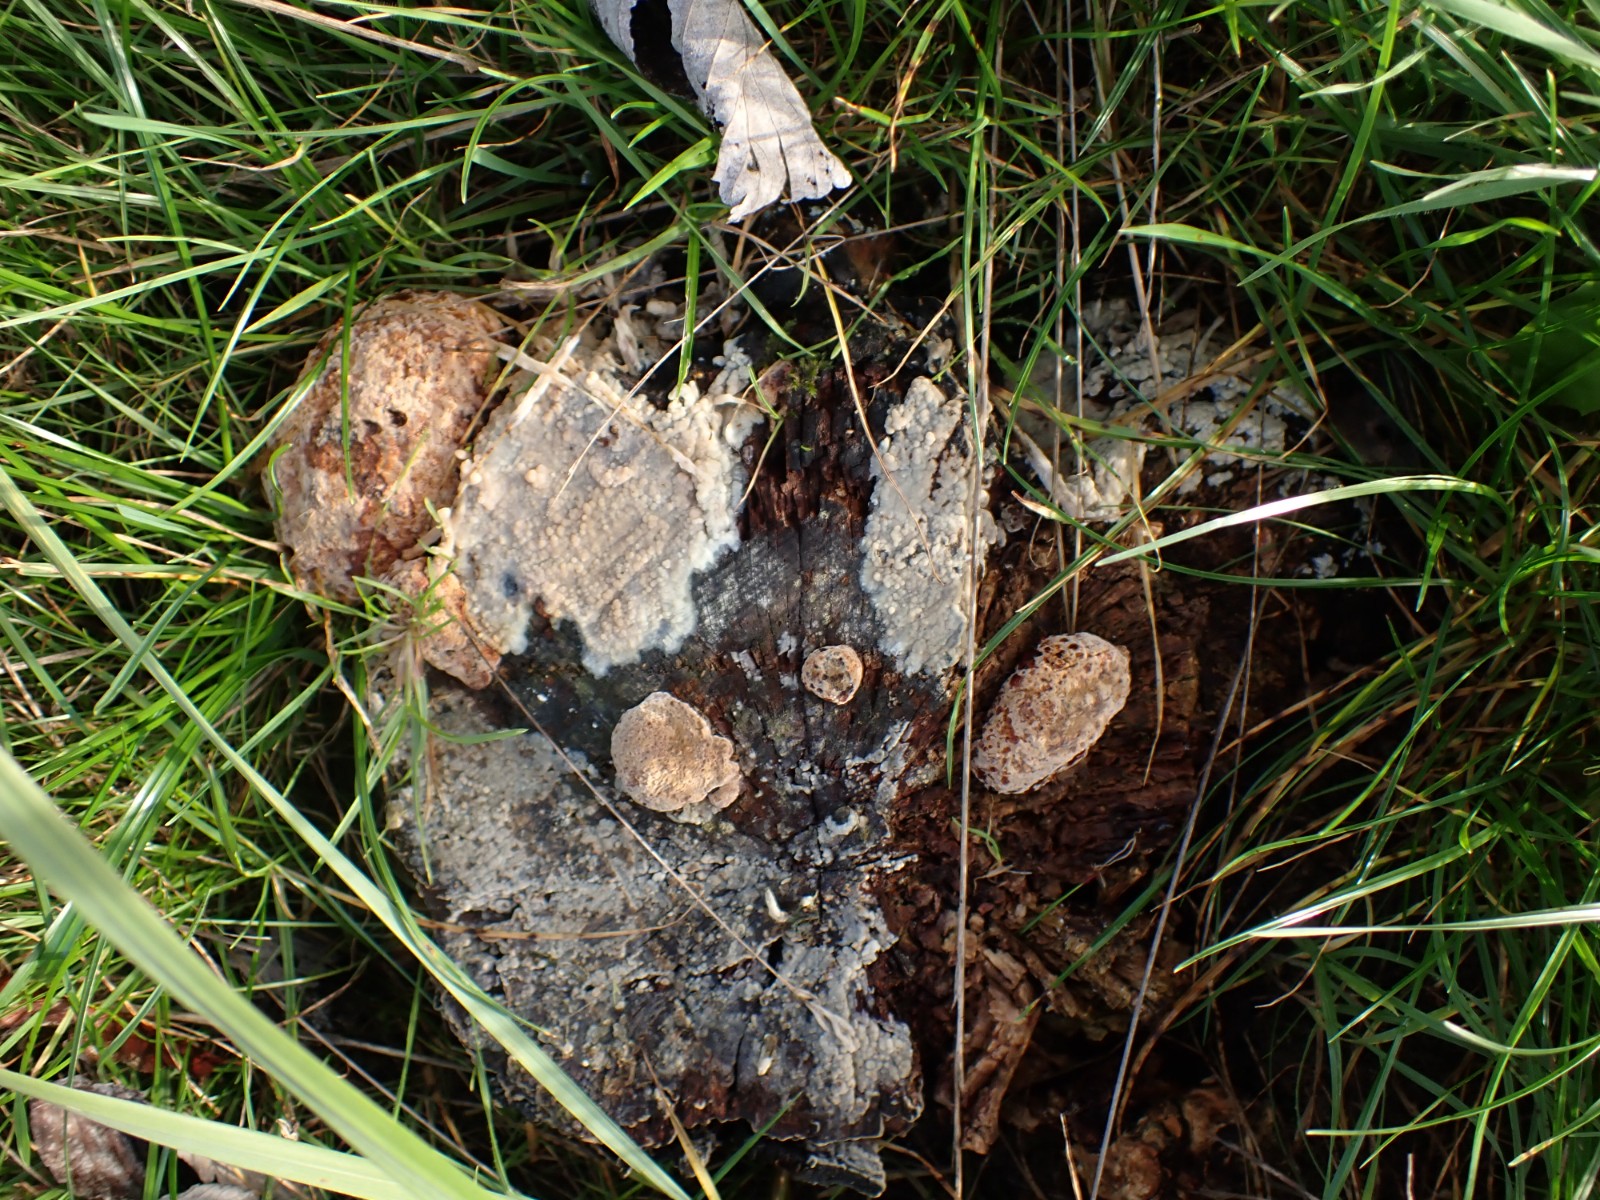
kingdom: Fungi
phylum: Basidiomycota
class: Agaricomycetes
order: Polyporales
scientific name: Polyporales
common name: poresvampordenen
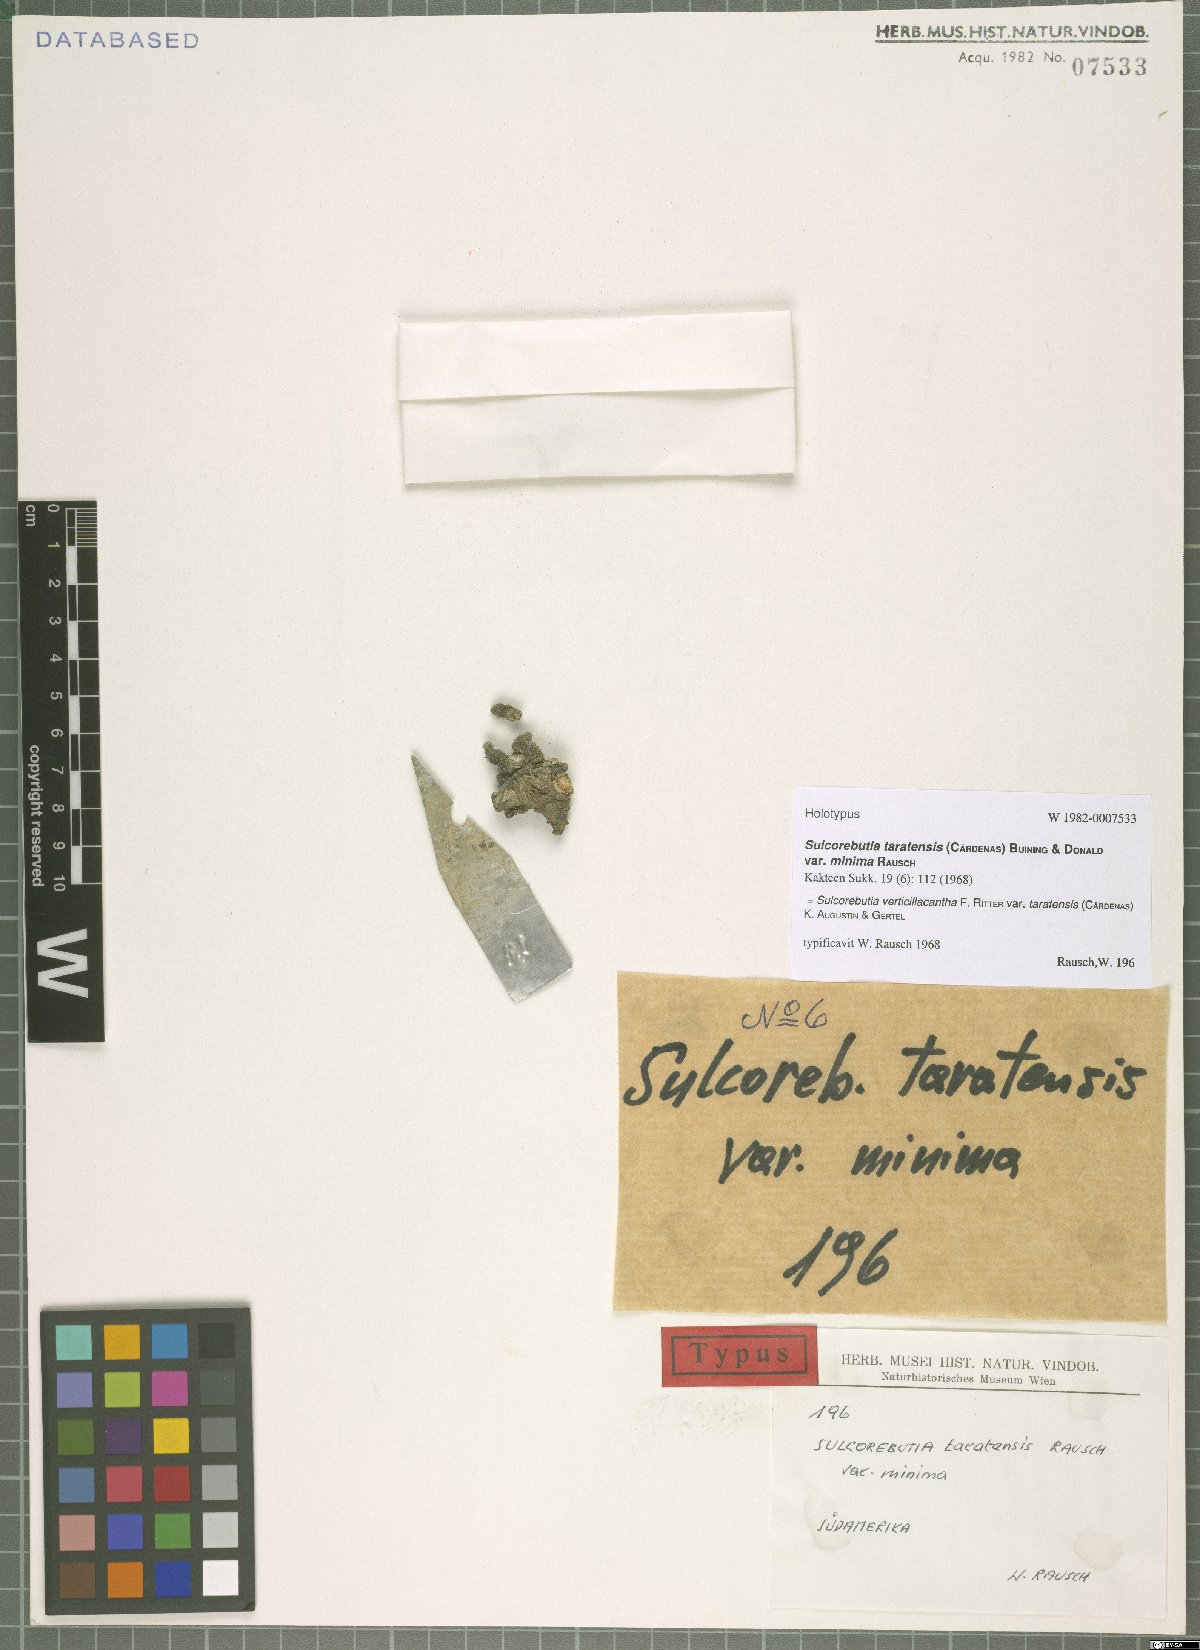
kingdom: Plantae
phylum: Tracheophyta
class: Magnoliopsida
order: Caryophyllales
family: Cactaceae
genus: Weingartia
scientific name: Weingartia steinbachii
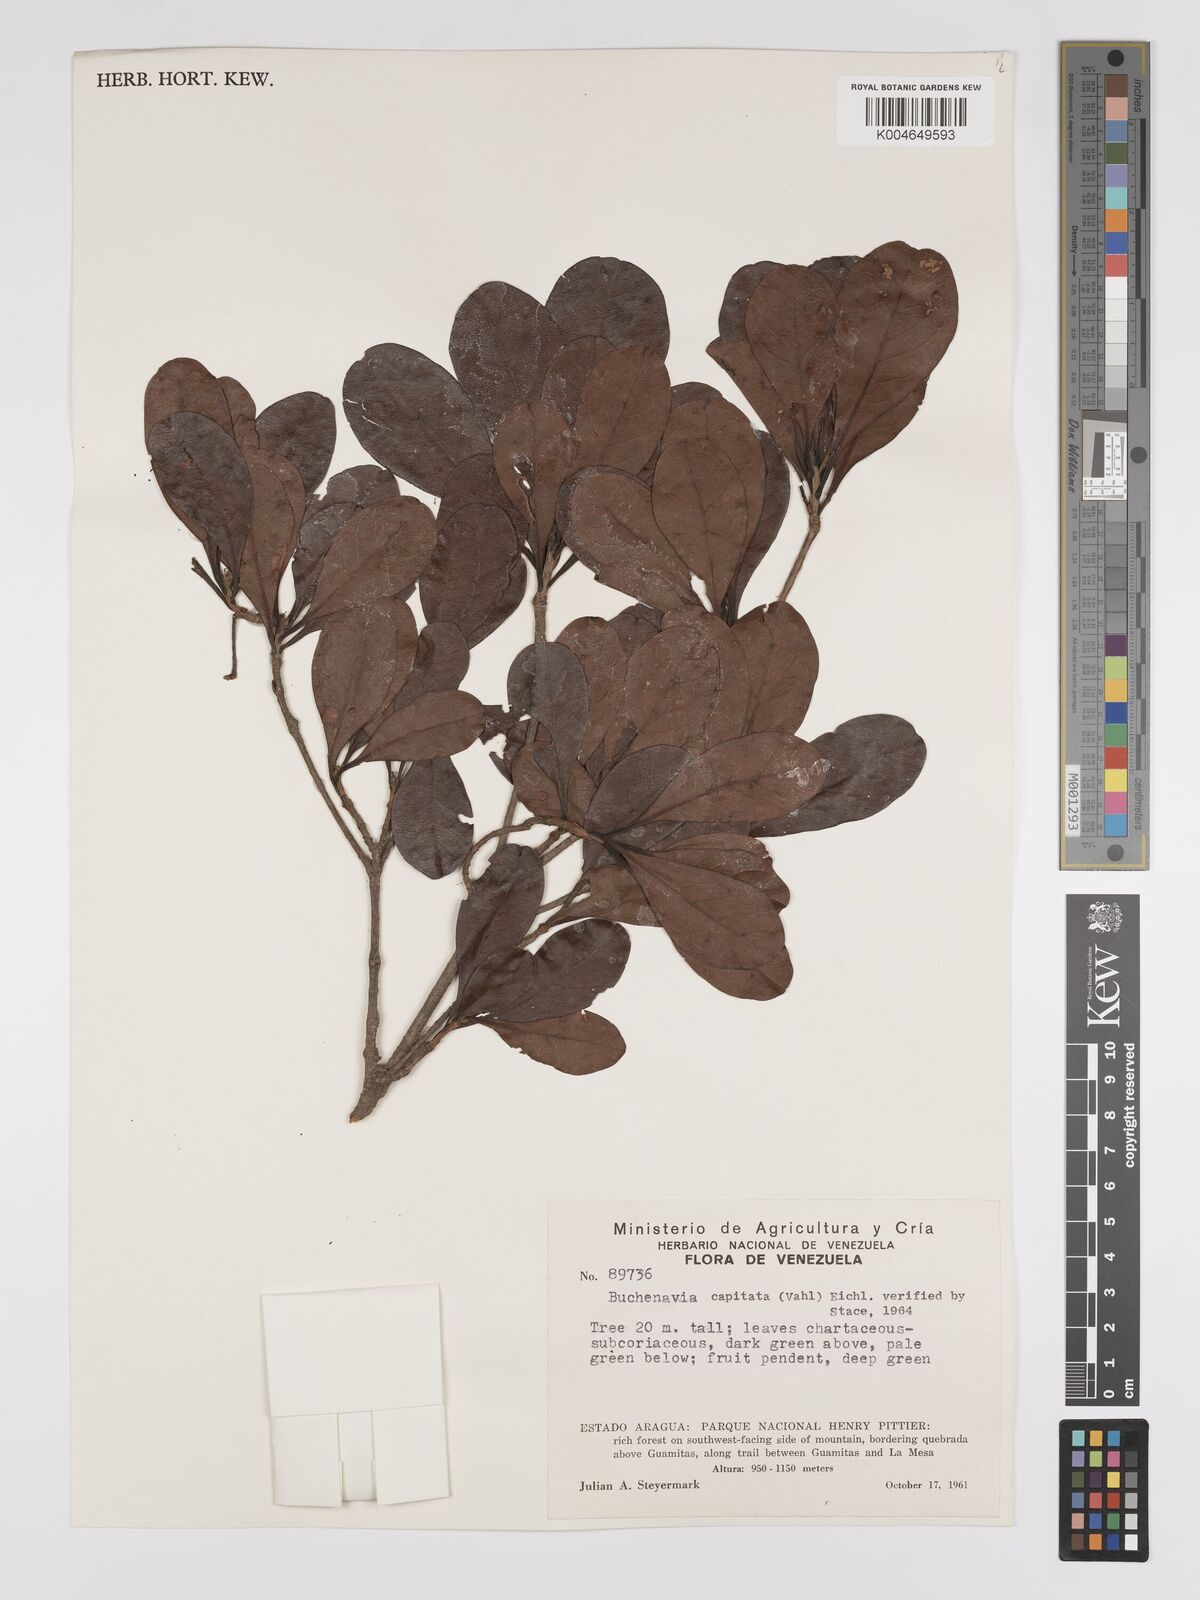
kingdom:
____________________
SET EXERCISE |
Reproduce the lines above, from the line containing "class: Agaricomycetes" through the final line, inclusive, and leave the pictures out of your reply.

WRITTEN ANSWER |
class: Agaricomycetes
order: Polyporales
scientific name: Polyporales
common name: poresvampordenen
kingdom: Plantae
phylum: Tracheophyta
class: Magnoliopsida
order: Caryophyllales
family: Cactaceae
genus: Weingartia
scientific name: Weingartia steinbachii
kingdom:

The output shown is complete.